Flor de calabaza macho: Delicia ideal para rellenar y disfrutar
Descripción
La flor de calabaza —específicamente la flor macho— es un ícono de la gastronomía mexicana y mundial dentro de las flores comestibles. No solo embellecen el plato, sino que ofrecen una versatilidad increíble en la cocina. Las flores macho son fáciles de identificar porque crecen en un tallo delgado y no tienen el fruto (la calabacita) en su base, lo que las hace perfectas para la recolección gastronómica sin sacrificar la cosecha del vegetal.
¿Por qué elegir la flor macho?
Las flores de calabaza macho suelen ser más grandes y de cáliz más abierto, lo que facilita su manejo en la cocina.
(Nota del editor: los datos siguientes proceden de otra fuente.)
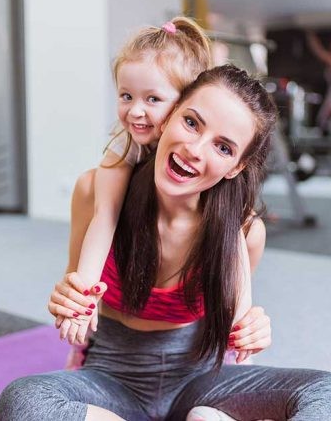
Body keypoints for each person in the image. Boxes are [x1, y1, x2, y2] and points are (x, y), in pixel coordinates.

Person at [0, 65, 331, 420]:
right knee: (23, 399)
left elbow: (233, 322)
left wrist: (250, 329)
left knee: (327, 391)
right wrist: (68, 299)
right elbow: (76, 292)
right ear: (167, 118)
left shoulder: (245, 232)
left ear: (236, 167)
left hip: (201, 382)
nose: (195, 149)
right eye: (192, 122)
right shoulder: (95, 192)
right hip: (110, 380)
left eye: (223, 147)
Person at [56, 17, 213, 344]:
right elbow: (105, 217)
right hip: (129, 257)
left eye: (152, 99)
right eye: (126, 96)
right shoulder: (124, 146)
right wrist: (83, 298)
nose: (135, 112)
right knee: (91, 184)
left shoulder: (199, 154)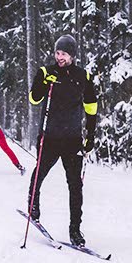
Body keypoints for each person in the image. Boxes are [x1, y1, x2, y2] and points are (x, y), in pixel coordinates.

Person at [27, 34, 97, 247]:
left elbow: (91, 107)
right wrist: (42, 83)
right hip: (49, 136)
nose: (59, 57)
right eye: (57, 53)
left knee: (75, 186)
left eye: (64, 54)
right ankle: (33, 205)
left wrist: (90, 136)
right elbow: (34, 99)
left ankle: (75, 230)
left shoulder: (82, 76)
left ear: (72, 55)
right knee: (40, 173)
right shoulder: (46, 72)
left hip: (72, 139)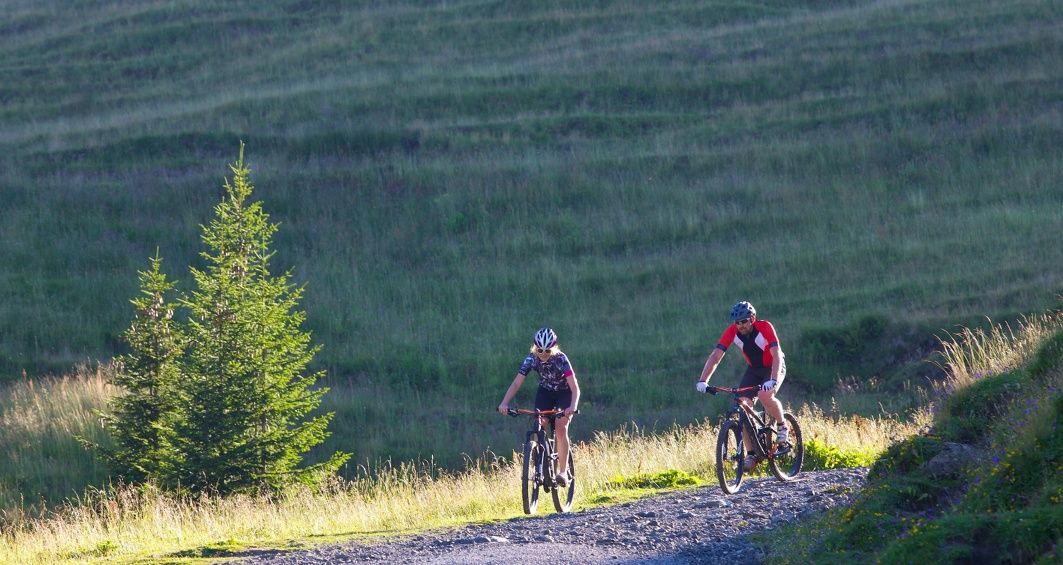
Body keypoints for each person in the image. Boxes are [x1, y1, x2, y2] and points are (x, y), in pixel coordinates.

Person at [695, 301, 789, 470]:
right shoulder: (732, 331)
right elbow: (716, 355)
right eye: (737, 322)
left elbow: (776, 354)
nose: (740, 325)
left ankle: (782, 427)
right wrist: (703, 380)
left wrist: (773, 379)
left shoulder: (765, 327)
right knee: (742, 406)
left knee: (765, 395)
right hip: (754, 369)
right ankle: (752, 454)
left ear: (752, 318)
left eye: (744, 321)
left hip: (774, 365)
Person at [498, 327, 581, 486]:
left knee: (560, 427)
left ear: (554, 348)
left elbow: (575, 387)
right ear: (535, 348)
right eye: (539, 350)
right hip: (545, 392)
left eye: (547, 350)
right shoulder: (531, 359)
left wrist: (572, 406)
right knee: (539, 422)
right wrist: (504, 403)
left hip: (564, 393)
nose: (543, 353)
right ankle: (540, 465)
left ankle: (563, 472)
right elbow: (516, 383)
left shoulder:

Su sabor es sutilmente dulce con notas vegetales y poseen una textura aterciopelada que va de maravilla en rellenos, capeados o sopas. Son bajas en calorías y aportan una buena dosis de vitaminas y minerales.
Formas de disfrutarla en tu mesa
- Rellenas: Clásicas con requesón, queso oaxaca o epazote, cocinadas al vapor o fritas.
- Capeadas (Tempura): Pasadas por una mezcla ligera y fritas hasta lograr un dorado crujiente.
- En ensaladas: Crudas y frescas, aportan color y un sabor delicado.
- Sobre pizzas o pastas: Un toque gourmet y vistoso para platillos italianos.
- Mantequilla compuesta: Picadas finamente y mezcladas con mantequilla para untar.
Almacenamiento y preparación
Las flores de calabaza son delicadas; úsalas preferentemente el día de su compra. En el refrigerador, envueltas en papel húmedo, duran máximo 1 o 2 días. Antes de cocinar, límpialas con delicadeza: retira los pistilos internos y el tallo, y sacude suavemente cualquier residuo de tierra.
Perfil nutricional y salud
Además de ser ligeras y bajas en energía, contienen vitamina A, calcio y hierro. Su contenido de antioxidantes es notable, ayudando a fortalecer el sistema inmune y proteger las células.
En resumen, la flor de calabaza macho es un ingrediente sofisticado y tradicional a la vez, capaz de elevar desde una quesadilla sencilla hasta el platillo más moderno.